もちろん零式にも乗らず、自分の中の修羅に気付くことも無かった。
気が付くと、ヘッドフォンからはひどい雑音が流れている。
敵の出していたジャミングとはまた違った様子で、おそらく伍式の通信装置が壊れて、この不快な音が入力され続けているのだろう。

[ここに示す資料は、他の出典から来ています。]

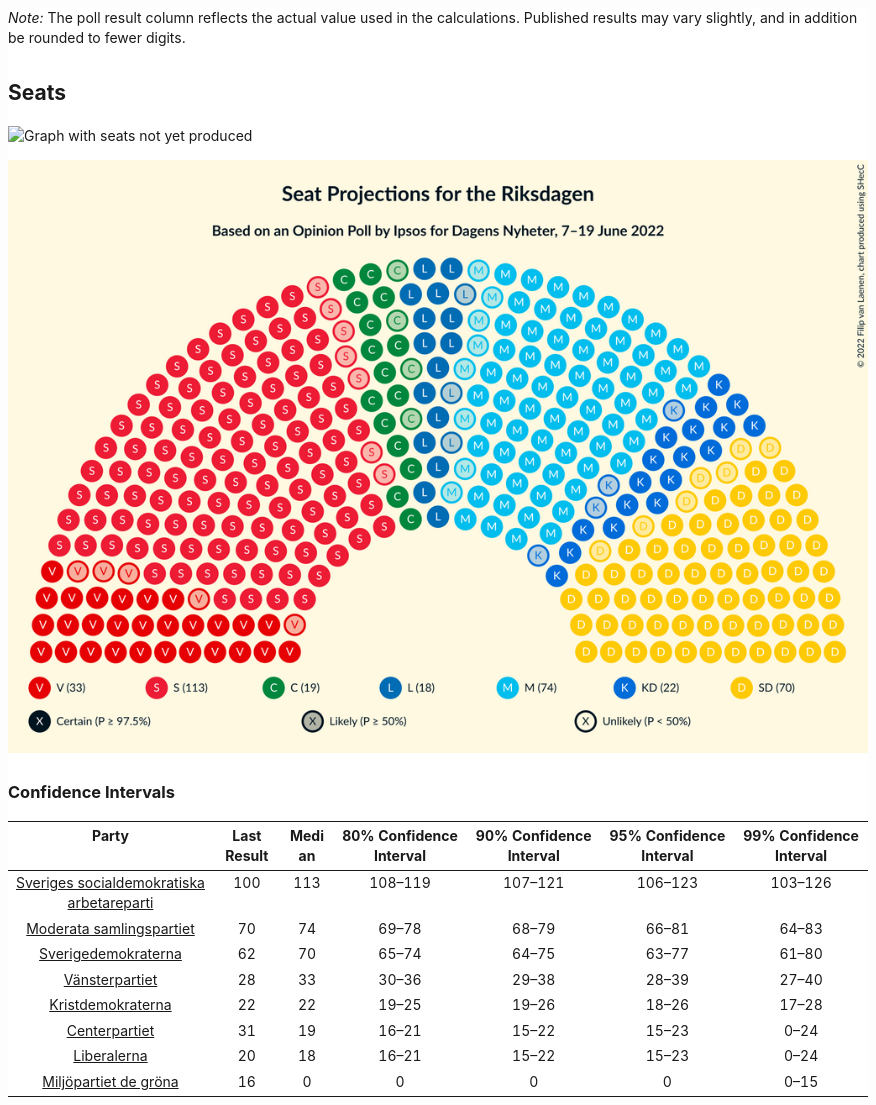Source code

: *Note:* The poll result column reflects the actual value used in the calculations. Published results may vary slightly, and in addition be rounded to fewer digits.

## Seats

![Graph with seats not yet produced](2022-06-19-Ipsos-seats.png "Seats")

![Graph with seating plan not yet produced](2022-06-19-Ipsos-seating-plan.png "Seating Plan")

### Confidence Intervals

| Party | Last Result | Median | 80% Confidence Interval | 90% Confidence Interval | 95% Confidence Interval | 99% Confidence Interval |
|:-----:|:-----------:|:------:|:-----------------------:|:-----------------------:|:-----------------------:|:-----------------------:|
| <a href="#sveriges-socialdemokratiska-arbetareparti">Sveriges socialdemokratiska arbetareparti</a> | 100 | 113 | 108–119 |107–121 |106–123 |103–126 |
| <a href="#moderata-samlingspartiet">Moderata samlingspartiet</a> | 70 | 74 | 69–78 |68–79 |66–81 |64–83 |
| <a href="#sverigedemokraterna">Sverigedemokraterna</a> | 62 | 70 | 65–74 |64–75 |63–77 |61–80 |
| <a href="#vänsterpartiet">Vänsterpartiet</a> | 28 | 33 | 30–36 |29–38 |28–39 |27–40 |
| <a href="#kristdemokraterna">Kristdemokraterna</a> | 22 | 22 | 19–25 |19–26 |18–26 |17–28 |
| <a href="#centerpartiet">Centerpartiet</a> | 31 | 19 | 16–21 |15–22 |15–23 |0–24 |
| <a href="#liberalerna">Liberalerna</a> | 20 | 18 | 16–21 |15–22 |15–23 |0–24 |
| <a href="#miljöpartiet-de-gröna">Miljöpartiet de gröna</a> | 16 | 0 | 0 |0 |0 |0–15 |
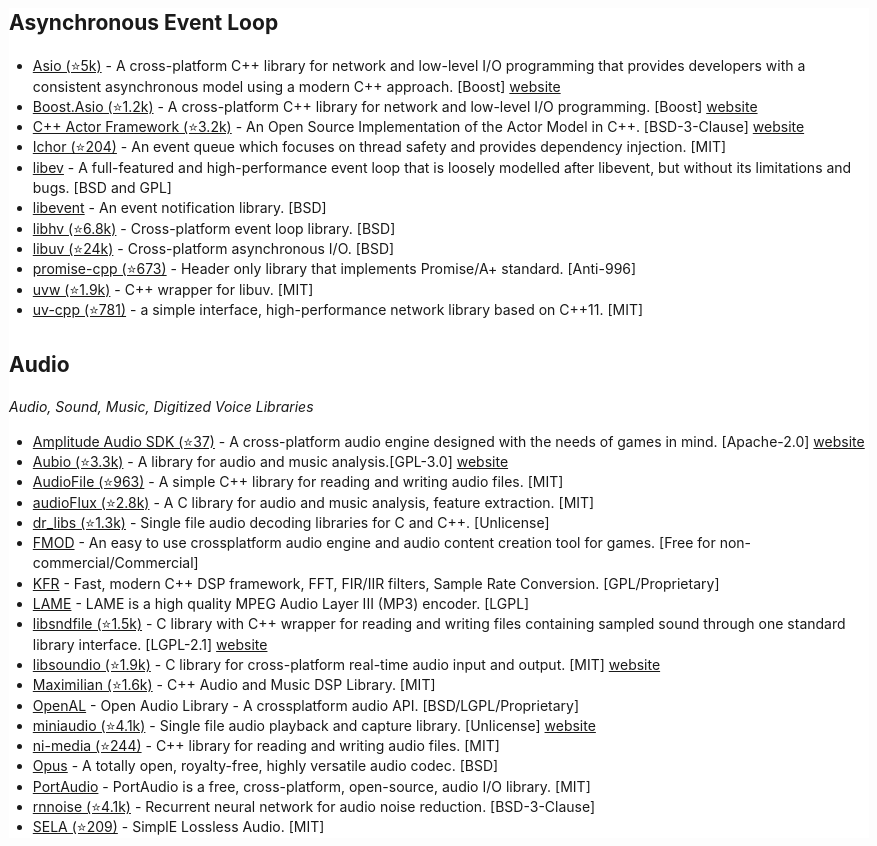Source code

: ## Asynchronous Event Loop

*   [Asio (⭐5k)](https://github.com/chriskohlhoff/asio/) - A cross-platform C++ library for network and low-level I/O programming that provides developers with a consistent asynchronous model using a modern C++ approach. \[Boost] [website](http://think-async.com/)
*   [Boost.Asio (⭐1.2k)](https://github.com/boostorg/asio) - A cross-platform C++ library for network and low-level I/O programming. \[Boost] [website](https://boost.org/libs/asio)
*   [C++ Actor Framework (⭐3.2k)](https://github.com/actor-framework/actor-framework) - An Open Source Implementation of the Actor Model in C++. \[BSD-3-Clause] [website](http://actor-framework.org/)
*   [Ichor (⭐204)](https://github.com/volt-software/ichor) - An event queue which focuses on thread safety and provides dependency injection. \[MIT]
*   [libev](http://libev.schmorp.de/) - A full-featured and high-performance event loop that is loosely modelled after libevent, but without its limitations and bugs. \[BSD and GPL]
*   [libevent](http://libevent.org/) - An event notification library. \[BSD]
*   [libhv (⭐6.8k)](https://github.com/ithewei/libhv) - Cross-platform event loop library. \[BSD]
*   [libuv (⭐24k)](https://github.com/libuv/libuv) - Cross-platform asynchronous I/O. \[BSD]
*   [promise-cpp (⭐673)](https://github.com/xhawk18/promise-cpp) - Header only library that implements Promise/A+ standard. \[Anti-996]
*   [uvw (⭐1.9k)](https://github.com/skypjack/uvw) - C++ wrapper for libuv. \[MIT]
*   [uv-cpp (⭐781)](https://github.com/wlgq2/uv-cpp) - a simple interface, high-performance network library based on C++11. \[MIT]

## Audio

*Audio, Sound, Music, Digitized Voice Libraries*

*   [Amplitude Audio SDK (⭐37)](https://github.com/SparkyStudios/AmplitudeAudioSDK) - A cross-platform audio engine designed with the needs of games in mind. \[Apache-2.0] [website](https://amplitudeaudiosdk.com)
*   [Aubio (⭐3.3k)](https://github.com/aubio/aubio) - A library for audio and music analysis.\[GPL-3.0] [website](https://aubio.org/)
*   [AudioFile (⭐963)](https://github.com/adamstark/AudioFile) - A simple C++ library for reading and writing audio files. \[MIT]
*   [audioFlux (⭐2.8k)](https://github.com/libAudioFlux/audioFlux) - A C library for audio and music analysis, feature extraction. \[MIT]
*   [dr\_libs (⭐1.3k)](https://github.com/mackron/dr_libs) - Single file audio decoding libraries for C and C++. \[Unlicense]
*   [FMOD](http://www.fmod.org/) - An easy to use crossplatform audio engine and audio content creation tool for games. \[Free for non-commercial/Commercial]
*   [KFR](https://www.kfrlib.com/) - Fast, modern C++ DSP framework, FFT, FIR/IIR filters, Sample Rate Conversion. \[GPL/Proprietary]
*   [LAME](https://lame.sourceforge.io/using.php) - LAME is a high quality MPEG Audio Layer III (MP3) encoder. \[LGPL]
*   [libsndfile (⭐1.5k)](https://github.com/erikd/libsndfile/) - C library with C++ wrapper for reading and writing files containing sampled sound through one standard library interface. \[LGPL-2.1] [website](http://www.mega-nerd.com/libsndfile/)
*   [libsoundio (⭐1.9k)](https://github.com/andrewrk/libsoundio) - C library for cross-platform real-time audio input and output. \[MIT] [website](http://libsound.io/)
*   [Maximilian (⭐1.6k)](https://github.com/micknoise/Maximilian) - C++ Audio and Music DSP Library. \[MIT]
*   [OpenAL](http://www.openal.org/) - Open Audio Library - A crossplatform audio API. \[BSD/LGPL/Proprietary]
*   [miniaudio (⭐4.1k)](https://github.com/mackron/miniaudio) - Single file audio playback and capture library. \[Unlicense] [website](https://miniaud.io/)
*   [ni-media (⭐244)](https://github.com/NativeInstruments/ni-media) - C++ library for reading and writing audio files. \[MIT]
*   [Opus](http://opus-codec.org/) - A totally open, royalty-free, highly versatile audio codec. \[BSD]
*   [PortAudio](http://www.portaudio.com/) - PortAudio is a free, cross-platform, open-source, audio I/O library. \[MIT]
*   [rnnoise (⭐4.1k)](https://github.com/xiph/rnnoise) - Recurrent neural network for audio noise reduction. \[BSD-3-Clause]
*   [SELA (⭐209)](https://github.com/sahaRatul/sela) - SimplE Lossless Audio. \[MIT]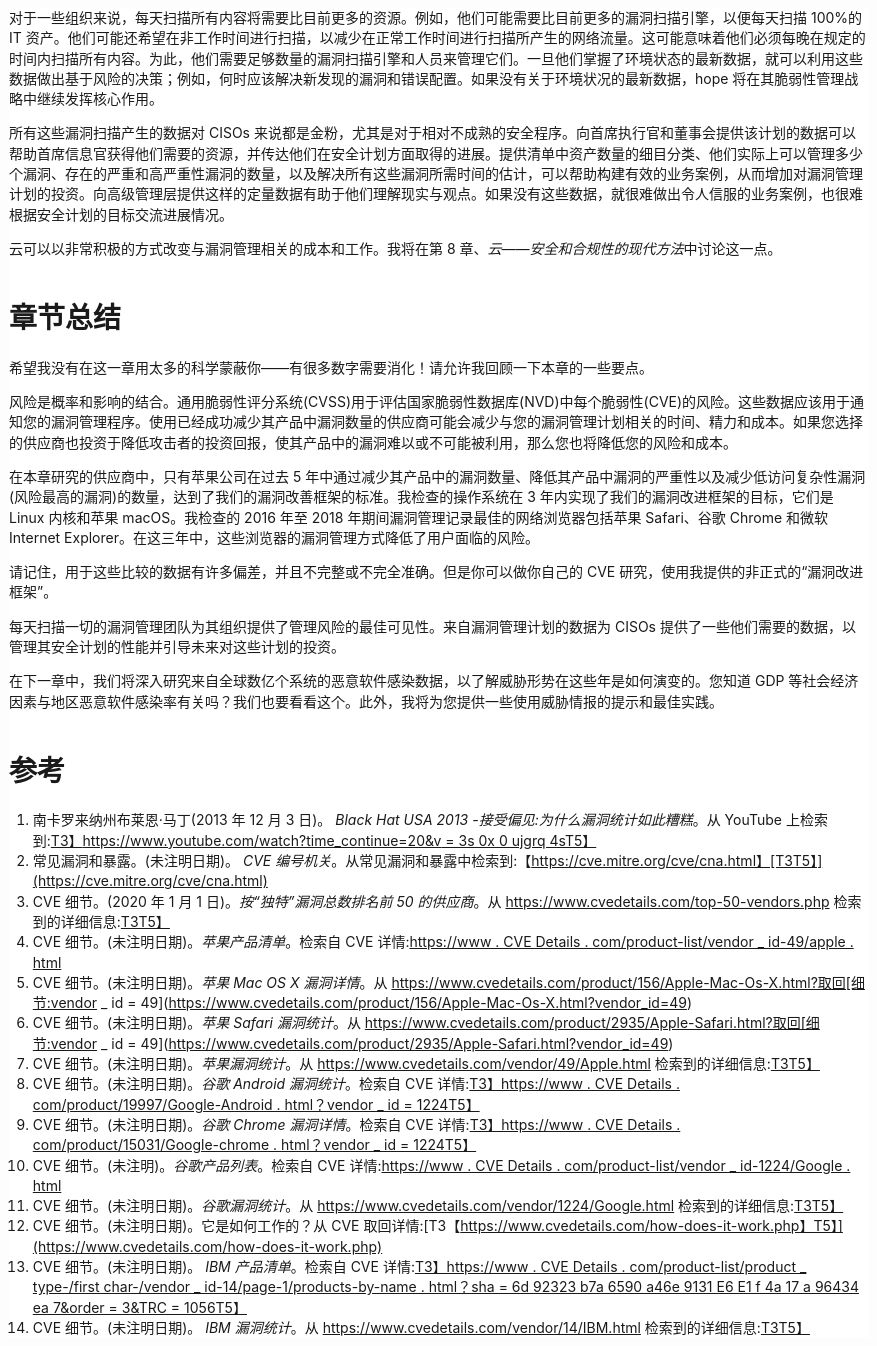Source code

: 对于一些组织来说，每天扫描所有内容将需要比目前更多的资源。例如，他们可能需要比目前更多的漏洞扫描引擎，以便每天扫描 100%的 IT 资产。他们可能还希望在非工作时间进行扫描，以减少在正常工作时间进行扫描所产生的网络流量。这可能意味着他们必须每晚在规定的时间内扫描所有内容。为此，他们需要足够数量的漏洞扫描引擎和人员来管理它们。一旦他们掌握了环境状态的最新数据，就可以利用这些数据做出基于风险的决策；例如，何时应该解决新发现的漏洞和错误配置。如果没有关于环境状况的最新数据，hope 将在其脆弱性管理战略中继续发挥核心作用。

所有这些漏洞扫描产生的数据对 CISOs 来说都是金粉，尤其是对于相对不成熟的安全程序。向首席执行官和董事会提供该计划的数据可以帮助首席信息官获得他们需要的资源，并传达他们在安全计划方面取得的进展。提供清单中资产数量的细目分类、他们实际上可以管理多少个漏洞、存在的严重和高严重性漏洞的数量，以及解决所有这些漏洞所需时间的估计，可以帮助构建有效的业务案例，从而增加对漏洞管理计划的投资。向高级管理层提供这样的定量数据有助于他们理解现实与观点。如果没有这些数据，就很难做出令人信服的业务案例，也很难根据安全计划的目标交流进展情况。

云可以以非常积极的方式改变与漏洞管理相关的成本和工作。我将在第 8 章、*云——安全和合规性的现代方法*中讨论这一点。

# 章节总结

希望我没有在这一章用太多的科学蒙蔽你——有很多数字需要消化！请允许我回顾一下本章的一些要点。

风险是概率和影响的结合。通用脆弱性评分系统(CVSS)用于评估国家脆弱性数据库(NVD)中每个脆弱性(CVE)的风险。这些数据应该用于通知您的漏洞管理程序。使用已经成功减少其产品中漏洞数量的供应商可能会减少与您的漏洞管理计划相关的时间、精力和成本。如果您选择的供应商也投资于降低攻击者的投资回报，使其产品中的漏洞难以或不可能被利用，那么您也将降低您的风险和成本。

在本章研究的供应商中，只有苹果公司在过去 5 年中通过减少其产品中的漏洞数量、降低其产品中漏洞的严重性以及减少低访问复杂性漏洞(风险最高的漏洞)的数量，达到了我们的漏洞改善框架的标准。我检查的操作系统在 3 年内实现了我们的漏洞改进框架的目标，它们是 Linux 内核和苹果 macOS。我检查的 2016 年至 2018 年期间漏洞管理记录最佳的网络浏览器包括苹果 Safari、谷歌 Chrome 和微软 Internet Explorer。在这三年中，这些浏览器的漏洞管理方式降低了用户面临的风险。

请记住，用于这些比较的数据有许多偏差，并且不完整或不完全准确。但是你可以做你自己的 CVE 研究，使用我提供的非正式的“漏洞改进框架”。

每天扫描一切的漏洞管理团队为其组织提供了管理风险的最佳可见性。来自漏洞管理计划的数据为 CISOs 提供了一些他们需要的数据，以管理其安全计划的性能并引导未来对这些计划的投资。

在下一章中，我们将深入研究来自全球数亿个系统的恶意软件感染数据，以了解威胁形势在这些年是如何演变的。您知道 GDP 等社会经济因素与地区恶意软件感染率有关吗？我们也要看看这个。此外，我将为您提供一些使用威胁情报的提示和最佳实践。

# 参考

1.  南卡罗来纳州布莱恩·马丁(2013 年 12 月 3 日)。 *Black Hat USA 2013 -接受偏见:为什么漏洞统计如此糟糕*。从 YouTube 上检索到:[T3】https://www.youtube.com/watch?time_continue=20&v = 3s 0x 0 ujgrq 4sT5】](https://www.youtube.com/watch?time_continue=20&v=3Sx0uJGRQ4s)
2.  常见漏洞和暴露。(未注明日期)。 *CVE 编号机关*。从常见漏洞和暴露中检索到:【https://cve.mitre.org/cve/cna.html】[T3T5】](https://cve.mitre.org/cve/cna.html)
3.  CVE 细节。(2020 年 1 月 1 日)。*按“独特”漏洞总数排名前 50 的供应商*。从 https://www.cvedetails.com/top-50-vendors.php 检索到的详细信息:[T3T5】](https://www.cvedetails.com/top-50-vendors.php)
4.  CVE 细节。(未注明日期)。*苹果产品清单*。检索自 CVE 详情:[https://www . CVE Details . com/product-list/vendor _ id-49/apple . html](https://www.cvedetails.com/product-list/vendor_id-49/Apple.html)
5.  CVE 细节。(未注明日期)。*苹果 Mac OS X 漏洞详情*。从 https://www.cvedetails.com/product/156/Apple-Mac-Os-X.html?取回[细节:vendor _ id = 49](https://www.cvedetails.com/product/156/Apple-Mac-Os-X.html?vendor_id=49)
6.  CVE 细节。(未注明日期)。*苹果 Safari 漏洞统计*。从 https://www.cvedetails.com/product/2935/Apple-Safari.html?取回[细节:vendor _ id = 49](https://www.cvedetails.com/product/2935/Apple-Safari.html?vendor_id=49)
7.  CVE 细节。(未注明日期)。*苹果漏洞统计*。从 https://www.cvedetails.com/vendor/49/Apple.html 检索到的详细信息:[T3T5】](https://www.cvedetails.com/vendor/49/Apple.html )
8.  CVE 细节。(未注明日期)。*谷歌 Android 漏洞统计*。检索自 CVE 详情:[T3】https://www . CVE Details . com/product/19997/Google-Android . html？vendor _ id = 1224T5】](https://www.cvedetails.com/product/19997/Google-Android.html?vendor_id=1224 )
9.  CVE 细节。(未注明日期)。*谷歌 Chrome 漏洞详情*。检索自 CVE 详情:[T3】https://www . CVE Details . com/product/15031/Google-chrome . html？vendor _ id = 1224T5】](https://www.cvedetails.com/product/15031/Google-Chrome.html?vendor_id=1224 )
10.  CVE 细节。(未注明)。*谷歌产品列表*。检索自 CVE 详情:[https://www . CVE Details . com/product-list/vendor _ id-1224/Google . html](https://www.cvedetails.com/product-list/vendor_id-1224/Google.html)
11.  CVE 细节。(未注明日期)。*谷歌漏洞统计*。从 https://www.cvedetails.com/vendor/1224/Google.html 检索到的详细信息:[T3T5】](https://www.cvedetails.com/vendor/1224/Google.html)
12.  CVE 细节。(未注明日期)。它是如何工作的？从 CVE 取回详情:[T3【https://www.cvedetails.com/how-does-it-work.php】T5】](https://www.cvedetails.com/how-does-it-work.php)
13.  CVE 细节。(未注明日期)。 *IBM 产品清单*。检索自 CVE 详情:[T3】https://www . CVE Details . com/product-list/product _ type-/first char-/vendor _ id-14/page-1/products-by-name . html？sha = 6d 92323 b7a 6590 a46e 9131 E6 E1 f 4a 17 a 96434 ea 7&order = 3&TRC = 1056T5】](https://www.cvedetails.com/product-list/product_type-/firstchar-/vendor_id-14/page-1/products-by-name.html?sha=6d92323b7a6590a46e9131e6e1f4a17a96434ea7&order=3&trc=1056)
14.  CVE 细节。(未注明日期)。 *IBM 漏洞统计*。从 https://www.cvedetails.com/vendor/14/IBM.html 检索到的详细信息:[T3T5】](https://www.cvedetails.com/vendor/14/IBM.html)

この大きな電子音に今まで気付かなかったほどショックを受けていたのだと思うと、自分の中の『人間』を確認できたようで、少しだけ心が晴れた。
やがてその雑音についてはぷつりと消えた。
それを受信し続けていては、他の回線、つまり今となっては零式と弐式との間のみとなってしまった回線の、その運用に支障が出るので、伍式からの受信を祖父が遮断したのだ。
祖父は無言だった。
この一連の作業が、あたかも心拍を関知しない医療モニターの電子音、臨終を告げてそれを切る医師を想起させ、僕はなんとも形容しがたい心の空白を感じた。
いよいよ頭への血流に耐えかねて姿勢を戻そうとしたとき、遥か前方に最後の西日を右舷下方に赤々と受けながら、巨大な黒雲のような物体がこちらへ向かって航行してくるのが目に入った。